● INSTRUÇÕES DO EXERCÍCIO
[a] Resume em duas frases o texto sobre o amor e a perda.
[b] Prossegue, por favor, o texto sobre o amor e a perda a partir da última frase.

● TEXTO FORNECIDO

No último aniversário do meu pai, a minha mãe ofereceu-lhe este mesmo CD. Não que Adriana Partimpim fizesse parte dos seus gostos musicais. Ambos gostavam muito desta canção e nela estava contida a declaração do seu amor inabalável de 51 anos de vidas partilhadas. A parte preferida de ambos era mesmo a do Queijo sem goiabada, também porque não existindo um sem o outro em casa dos meus pais e na casa dos pais dos meus pai, herança da vovó brasileira, mãe do meu pai, o meu pai sabia como era desasado, sensaborão e desprovido de intensidade o queijo sem goiabada, também a goiabada sem o queijo. A minha mãe concordava.
Que o Romeu vivesse sem a Julieta mais não era do que o recurso a uma referência literária, muitas vezes apenas mais um cliché dos amores sofridos e impossíveis. Que existisse neném sem chupeta ou circo sem palhaço eram apenas figuras de estilo para exprimir a urgência do amor. Nenhuma das metáforas detinha a intensidade do queijo sem goiaba para ambos que, precisamente por serem contrastantes no sabor, são um deleite para o palato e uma lição para a vida: o que não é contrastante torna-se monótono. Quando um é igual ao outro, um é apenas a continuação do outro, não outro. Tal não era aplicável aos meus queridos pais. Encontravam-se na diferença, respeitavam-se na divergência e amavam-se com tudo isso e acima de tudo isto. Um amor assim não se pode sequer explicar e agradeço a Adriana uma das mais eloquentes formas de o apresentar.
Quero acreditar que lá onde está o meu pai memória desta vida não se consente, senão estaria decerto cantando para minha mãe Queijo sem goiabada/ Assim sou eu sem você… eu não existo longe de você/ E a solidão é o meu pior castigo

quarta-feira, 12 de outubro de 2005

Silêncio

Há alturas em que preciso de escrever. Há momentos em que gosto de escrever e há momentos em que não sei escrever. Será por isto?

Com os anos a morte vai-se tornando familiar. Quero dizer não a ideia da morte, não o medo da morte: a realidade dela. As pessoas de quem gostámos e partiram amputam-nos cruelmente de partes vivas nossas, e a sua falta obriga-nos a coxear por dentro. Parece que sobrevivemos não aos outros mas a nós mesmos, e observamos o nosso passado como uma coisa alheia: os episódios dissolvem-se a pouco e pouco, as memórias esbatem-se, o que fomos não nos diz respeito, o que somos estreita-se. A amplidão do futuro de outrora resume-se a um presente acanhado.

● EXTRATO DE DADOS

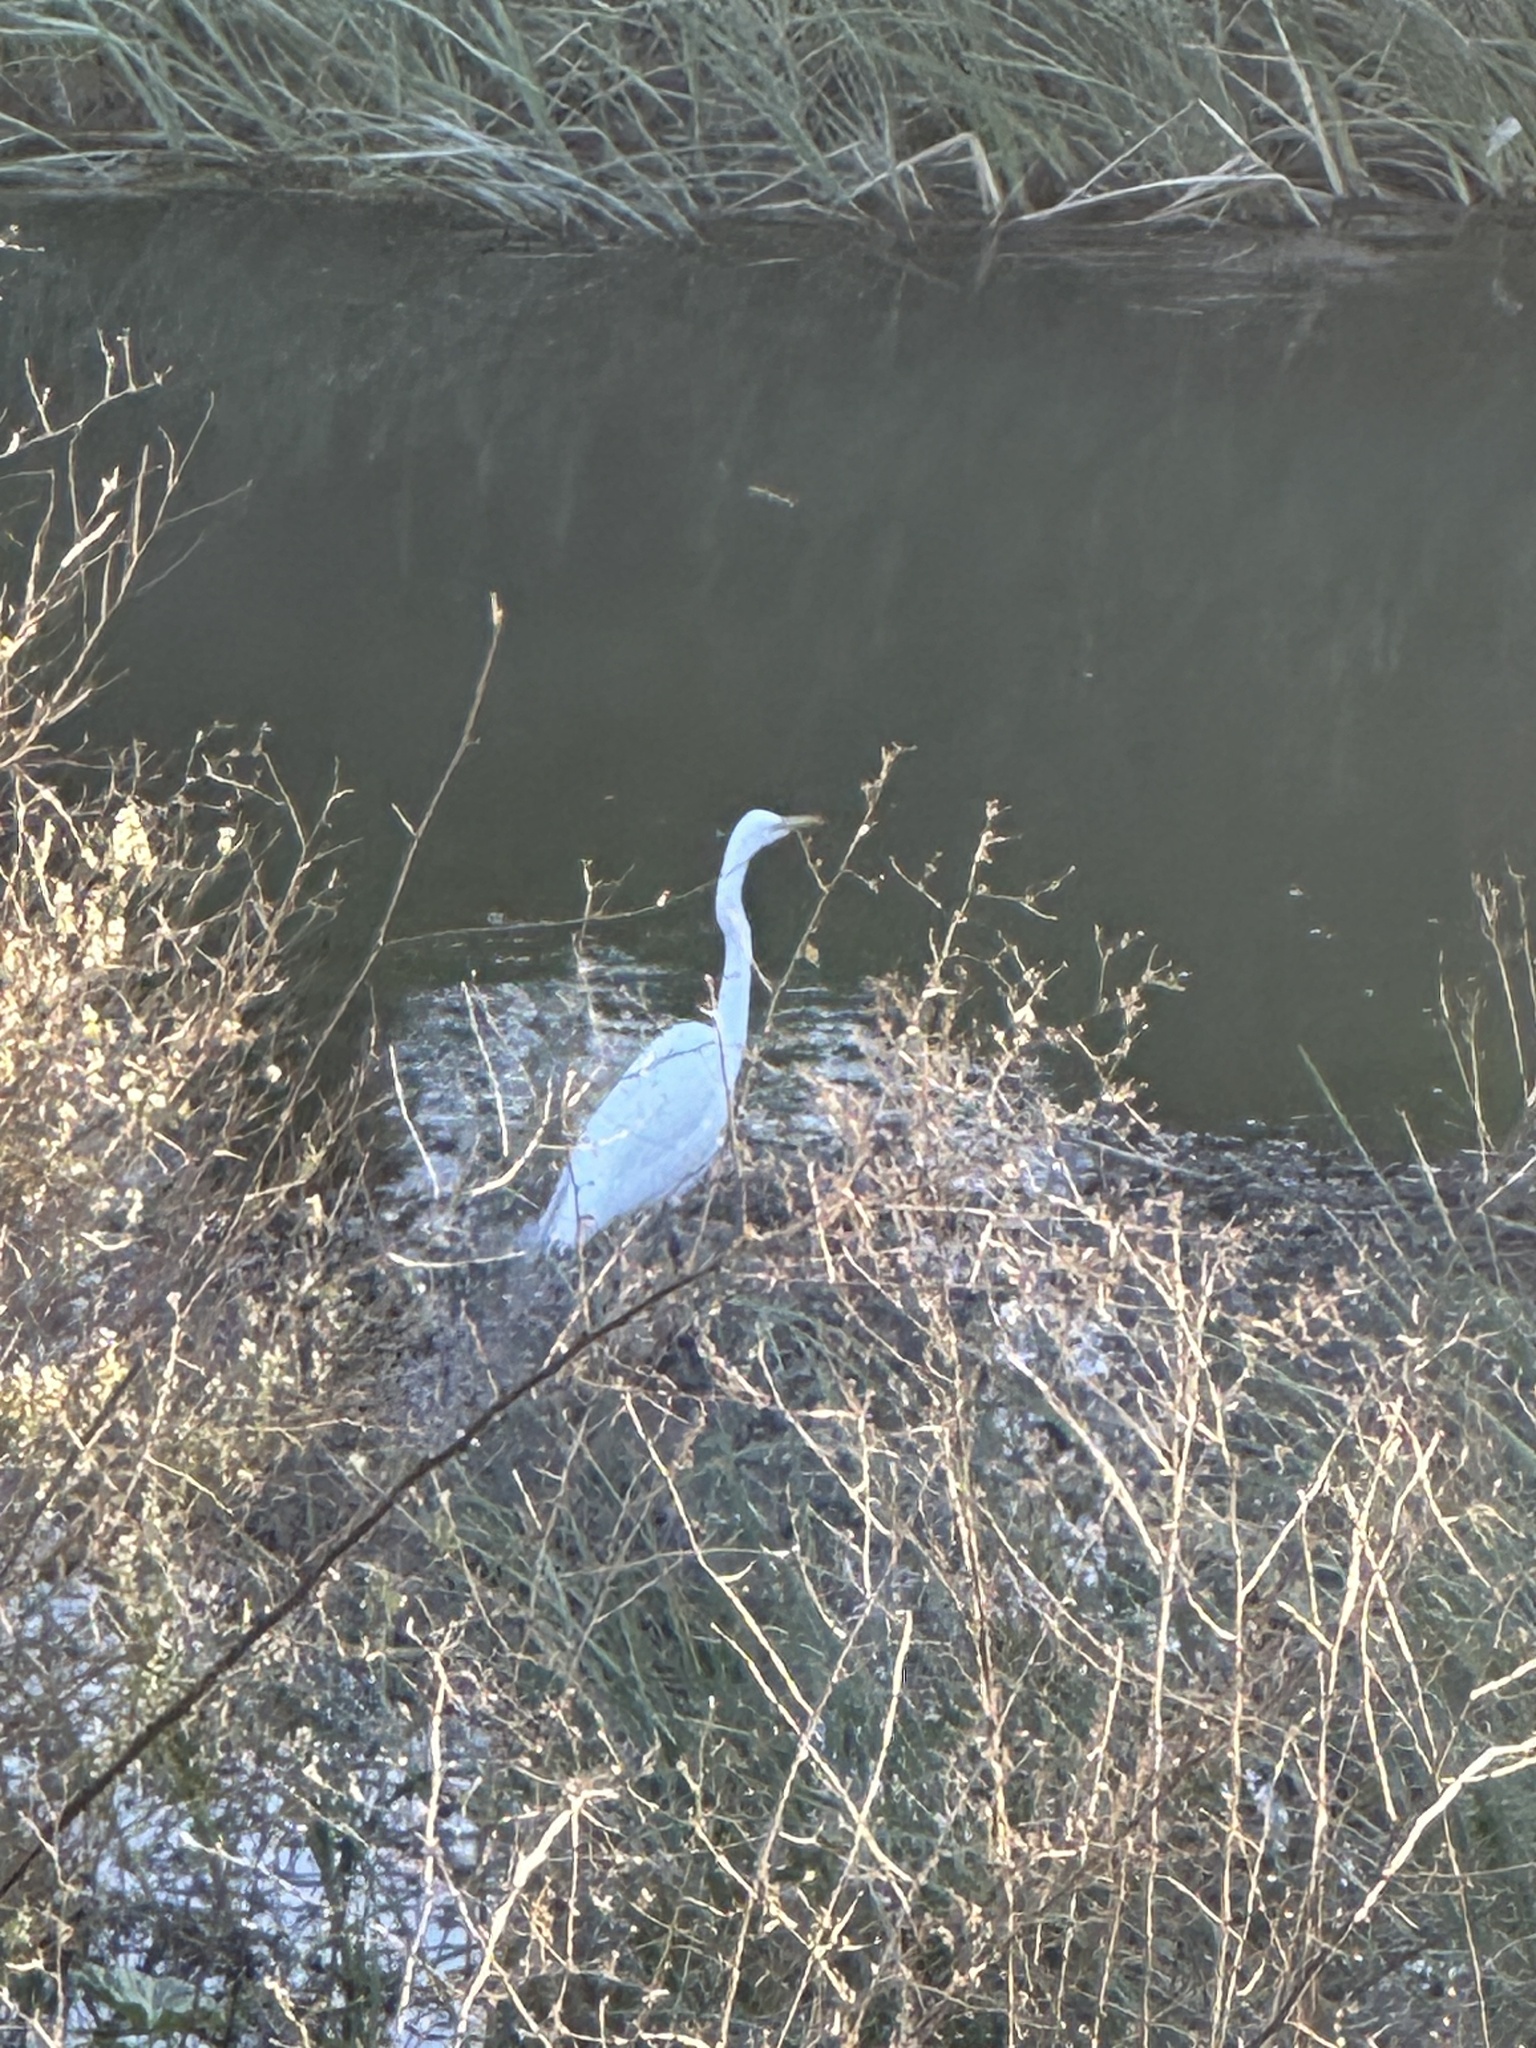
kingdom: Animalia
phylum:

● RESULTADOS FINAIS
[a] No último aniversário do pai de quem escreve, a mãe ofereceu-lhe um CD com uma canção de Adriana Partimpim que ambos adoravam, sobretudo a parte do queijo sem goiabada, por nela caber o seu amor de 51 anos, vivido na diferença e no respeito pela divergência. Numa outra entrada, intitulada «Silêncio», diz-se que com os anos a morte se torna uma realidade familiar e que a partida de quem amamos nos amputa de partes vivas, esbatendo as memórias e estreitando o que somos.

[b]
António Lobo Antunes in Segundo Livro de Crónicas

segunda-feira, 10 de outubro de 2005

Coincidências

O mesmo dia, o mesmo mês, o mesmo ano. Apenas umas escassas duas horas, de acordo com o que li na Praça da Canção, separam o meu pai de Manuel Alegre quanto à chegada a este mundo, sendo o poeta mais novo. O meu pai tinha um certo orgulho por esta coincidência. Hoje depois de ler O Quadrado fui à procura da obra do poeta. Encontrei isto:

Trinta Dinheiros
No bengaleiro do mercado público
penduraram o coração.
Vestem o fato dos domingos facéis.
Não têm rosto
têm sorrisos muitos sorrisos
aprendidos no espelho da própria podridão.
Têm palavras como sanguessugas.
Curvam-se muito.
As mãos parecem prostitutas.
Alma não têm. Penduraram a alma.
Por fora parecem homens.
Custam apenas trinta dinheiros.


in Obra Poética

Porque será que me parece tão actual?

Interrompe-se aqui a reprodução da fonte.